The Aeronautics Division of the Arkansas Department of Commerce was able to provide $600,000 in grants for the project after learning the downturn in revenue from aviation fuel sales wasn't as bad as projected.
Clay Rogers, the airport's director, said the project to upgrade the airport amenities as a way to attract and keep businesses found a second life after receiving the grant funds.
"We are hoping to break ground by the end of summer or the beginning of fall," Rogers said. "We hope to be complete by summer 2021."
Rogers said the layout should be figured out in the next two weeks, after which contractors will be contacted.
Line service technician Josh Holmes moves a jet into the hangar Friday at the North Little Rock Municipal Airport. (Arkansas Democrat-Gazette/Thomas Metthe)
Originally the airport was going to be financed as part of the bond issue that also helped pay for a new police and courts building. The airport component was dropped last year after city officials ran into obstacles over the airport that would have delayed the bond issuance.
A planned restaurant also was dropped from the project, and plans for a new terminal were scaled back to a single story rather than two.

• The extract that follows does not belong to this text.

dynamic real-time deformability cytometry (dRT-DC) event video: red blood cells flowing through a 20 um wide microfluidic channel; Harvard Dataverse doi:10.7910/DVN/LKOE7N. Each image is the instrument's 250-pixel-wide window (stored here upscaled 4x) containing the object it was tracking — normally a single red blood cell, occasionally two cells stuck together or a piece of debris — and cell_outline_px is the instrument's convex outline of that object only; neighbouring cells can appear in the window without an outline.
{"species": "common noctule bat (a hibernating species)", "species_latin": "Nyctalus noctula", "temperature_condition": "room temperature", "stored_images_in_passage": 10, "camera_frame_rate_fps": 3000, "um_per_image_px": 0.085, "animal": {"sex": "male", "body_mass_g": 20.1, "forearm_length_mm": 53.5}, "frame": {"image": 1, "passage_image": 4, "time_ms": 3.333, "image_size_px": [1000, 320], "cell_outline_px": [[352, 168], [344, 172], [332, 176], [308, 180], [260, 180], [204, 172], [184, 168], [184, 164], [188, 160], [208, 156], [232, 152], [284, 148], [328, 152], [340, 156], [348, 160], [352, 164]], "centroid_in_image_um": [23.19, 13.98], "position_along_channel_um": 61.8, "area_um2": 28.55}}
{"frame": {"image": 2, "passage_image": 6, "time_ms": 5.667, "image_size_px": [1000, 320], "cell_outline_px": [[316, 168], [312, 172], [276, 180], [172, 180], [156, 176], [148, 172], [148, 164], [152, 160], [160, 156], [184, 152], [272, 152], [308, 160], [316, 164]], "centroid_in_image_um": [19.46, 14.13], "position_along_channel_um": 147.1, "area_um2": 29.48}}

The project still includes a new general aviation center, a 15,000-square-foot corporate aircraft hangar, and expanded parking and connections to the runway and taxiway system at the airport located at 8200 Remount Road.
Rogers had said during a North Little Rock Municipal Airport Commission meeting in April that the expansion project was likely the latest casualty of the coronavirus pandemic.

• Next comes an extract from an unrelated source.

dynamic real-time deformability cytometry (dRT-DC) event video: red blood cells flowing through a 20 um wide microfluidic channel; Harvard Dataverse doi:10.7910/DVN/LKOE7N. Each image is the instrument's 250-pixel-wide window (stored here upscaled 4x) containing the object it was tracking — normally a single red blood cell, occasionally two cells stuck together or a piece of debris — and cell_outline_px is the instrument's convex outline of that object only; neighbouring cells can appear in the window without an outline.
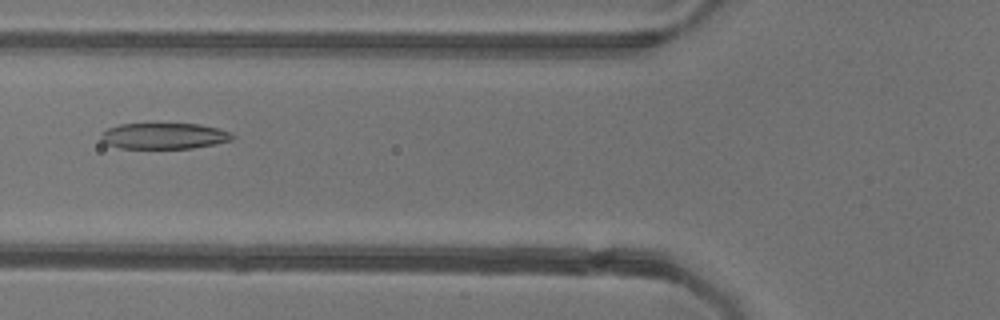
{"species": "common noctule bat (a hibernating species)", "species_latin": "Nyctalus noctula", "temperature_condition": "warm", "stored_images_in_passage": 41, "camera_frame_rate_fps": 3000, "um_per_image_px": 0.085, "animal": {"sex": "female"}, "frame": {"image": 1, "passage_image": 8, "time_ms": 2.333, "image_size_px": [1000, 320], "cell_outline_px": [[236, 136], [232, 140], [216, 144], [192, 148], [120, 148], [108, 144], [100, 140], [100, 132], [108, 128], [120, 124], [200, 124], [220, 128], [232, 132]], "centroid_in_image_um": [13.98, 11.55], "position_along_channel_um": 111.8, "area_um2": 20.11}}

"The grant money from the Aeronautics Division mostly comes from commercial fuel sales," Rogers said Thursday. "When the pandemic hit, sales went down due to travel restrictions and people being rightfully cautious about boarding a plane."
Rogers said when he began the application process for the grant that Jerry Chism, director of the Aeronautics Division, told him he wasn't sure if the agency could afford to fund the expansion because of the expected revenue hit.
Chism said the airport was fortunate because the agency didn't see a revenue loss until the June financial report.
"We expected to see losses in April and May, but we actually had a good two months there," he said. "The bad news is that our June income was very low. Our July income will probably be down as well."
Chism said the Aeronautics Division's revenue usually drags behind the current economy, which might explain the late hits.
"It was timely for North Little Rock and for us as well that we were able to get the airport expansion funded," he said. "I am hoping when the economy picks back up it stops the downward trend. We need it to stop."
Mayor Joe Smith said the pandemic hasn't yet affected the city's revenue at the airport, but the fixed base operators at the airport have been negatively impacted.
Fixed base operators refers to the private jet services available at an airport, according to Private Fly, a booking service for private charter flights. Such operators can be a small VIP lounge within the general airport terminal, or it can involve a large facility built specifically for private jet usage, offering a range of services for private jet customers, aircraft and crew.
Rogers said some airports will provide their own fixed base operators, but the North Little Rock airport leases its hangars and space to two private companies that provide the services.
"Two businesses that sell fuel at the airport are the ones who have been affected the most by this pandemic," he said. "We get a percentage of those fuel sales, but it's not a huge part of our budget. The two fuel companies are still operating as well, but I don't want to get into their financial information."
Rogers said originally he was afraid the economic situation surrounding the pandemic might lead to people selling their planes or the abandonment of hangars, but he hasn't seen that happen yet.
The airport also received a $69,000 grant from the Federal Aviation Administration, which Rogers said has helped offset any losses the airport has suffered related to the pandemic.
"In April and May, we saw a significant decrease in air traffic," he said. "Businesses that travel out of this airport declined heavily, but we are starting to see things pick back up."